Any materials relating to the Tender Offer do not constitute, and may not be used in connection with, any form of offer or solicitation in any place where such offers or solicitations are not permitted by law. If a jurisdiction requires that the Tender Offer be made by a licensed broker or dealer and any of the Dealer Managers or any of their respective affiliates is such a licensed broker or dealer in that jurisdiction, such Tender Offer shall be deemed to be made by such Dealer Manager or affiliate, as the case may be, on behalf of the Company in such jurisdiction.

The Tender Offer Memorandum may only be communicated to persons in the United Kingdom in circumstances where section 21(1) of the Financial Services and Markets Act 2000, as amended, does not apply.

Restrictions: Nothing in this electronic transmission constitutes an offer to buy or the solicitation of an offer to sell securities in the United States or any other jurisdiction in which such offer or solicitation would be unlawful.

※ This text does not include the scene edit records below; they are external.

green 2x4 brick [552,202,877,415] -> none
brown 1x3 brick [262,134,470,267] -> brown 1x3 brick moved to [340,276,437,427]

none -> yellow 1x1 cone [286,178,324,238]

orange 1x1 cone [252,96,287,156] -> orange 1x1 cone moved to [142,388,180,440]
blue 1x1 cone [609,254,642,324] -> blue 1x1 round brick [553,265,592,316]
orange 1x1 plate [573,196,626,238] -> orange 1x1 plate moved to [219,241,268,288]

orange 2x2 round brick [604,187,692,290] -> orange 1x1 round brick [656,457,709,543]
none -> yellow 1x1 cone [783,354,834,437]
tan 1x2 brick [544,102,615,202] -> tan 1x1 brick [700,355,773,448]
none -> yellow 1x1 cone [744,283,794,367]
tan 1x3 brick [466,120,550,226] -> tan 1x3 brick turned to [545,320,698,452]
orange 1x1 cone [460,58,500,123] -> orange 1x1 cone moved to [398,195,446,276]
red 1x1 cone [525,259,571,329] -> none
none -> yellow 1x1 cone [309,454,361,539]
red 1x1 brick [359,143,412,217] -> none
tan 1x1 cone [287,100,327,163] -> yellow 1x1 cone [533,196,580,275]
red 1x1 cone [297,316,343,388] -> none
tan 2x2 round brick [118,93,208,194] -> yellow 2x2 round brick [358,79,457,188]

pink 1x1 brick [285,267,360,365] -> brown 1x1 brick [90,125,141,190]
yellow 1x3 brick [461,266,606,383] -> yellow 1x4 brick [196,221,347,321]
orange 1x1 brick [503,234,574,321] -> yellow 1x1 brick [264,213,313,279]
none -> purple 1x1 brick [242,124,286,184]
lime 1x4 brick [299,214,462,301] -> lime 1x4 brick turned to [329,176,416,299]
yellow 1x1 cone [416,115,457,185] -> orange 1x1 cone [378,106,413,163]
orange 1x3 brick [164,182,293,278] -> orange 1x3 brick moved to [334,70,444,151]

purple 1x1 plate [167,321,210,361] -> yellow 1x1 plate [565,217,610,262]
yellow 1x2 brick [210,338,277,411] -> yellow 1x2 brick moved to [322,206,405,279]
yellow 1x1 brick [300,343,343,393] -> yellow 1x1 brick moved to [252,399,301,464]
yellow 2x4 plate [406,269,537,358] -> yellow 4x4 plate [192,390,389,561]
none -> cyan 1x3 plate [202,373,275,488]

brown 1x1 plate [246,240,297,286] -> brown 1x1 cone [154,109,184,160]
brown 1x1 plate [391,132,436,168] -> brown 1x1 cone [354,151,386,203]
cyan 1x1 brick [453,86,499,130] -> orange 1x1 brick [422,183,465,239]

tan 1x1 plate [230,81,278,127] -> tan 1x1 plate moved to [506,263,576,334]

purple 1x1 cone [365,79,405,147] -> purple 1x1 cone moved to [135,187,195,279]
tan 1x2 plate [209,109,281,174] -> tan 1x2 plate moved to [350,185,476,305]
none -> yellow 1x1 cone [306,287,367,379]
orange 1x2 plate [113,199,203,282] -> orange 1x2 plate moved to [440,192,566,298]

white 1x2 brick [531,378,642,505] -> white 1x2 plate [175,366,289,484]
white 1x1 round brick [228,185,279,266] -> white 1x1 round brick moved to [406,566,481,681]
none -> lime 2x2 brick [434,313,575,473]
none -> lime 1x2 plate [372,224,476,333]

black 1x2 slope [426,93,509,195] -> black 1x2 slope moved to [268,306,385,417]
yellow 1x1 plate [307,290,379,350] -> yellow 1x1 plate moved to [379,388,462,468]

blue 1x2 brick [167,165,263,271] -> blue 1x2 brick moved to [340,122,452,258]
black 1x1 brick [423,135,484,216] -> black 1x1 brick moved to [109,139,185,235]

The distribution of the Tender Offer Memorandum in certain jurisdictions may be restricted by law. Persons into whose possession the Tender Offer Memorandum comes are required by the Company, the Dealer Managers and the Tender and Information Agent to inform themselves about, and to observe, any such restrictions.

THIS ELECTRONIC TRANSMISSION DOES NOT CONTAIN OR CONSTITUTE AN OFFER OF, OR THE SOLICITATION OF AN OFFER TO BUY OR SUBSCRIBE FOR, NOTES TO OR FROM ANY PERSON IN THE UNITED STATES OR ANY OTHER JURISDICTION. THE ATTACHED TENDER OFFER MEMORANDUM MAY NOT BE FORWARDED OR DISTRIBUTED IN WHOLE OR IN PART TO ANY OTHER PERSON AND MAY NOT BE REPRODUCED IN ANY MANNER WHATSOEVER. THE TENDER OFFER MEMORANDUM MAY ONLY BE DISTRIBUTED OUTSIDE THE UNITED STATES AND TO WHOM IT IS OTHERWISE LAWFUL TO SEND THE TENDER OFFER MEMORANDUM. ANY FORWARDING, DISTRIBUTION OR REPRODUCTION OF THIS DOCUMENT IN WHOLE OR IN PART IS UNAUTHORISED. FAILURE TO COMPLY WITH THIS DIRECTIVE MAY RESULT IN A VIOLATION OF THE U.S. SECURITIES ACT OF 1933, AS AMENDED, OR THE APPLICABLE LAWS OF OTHER JURISDICTIONS.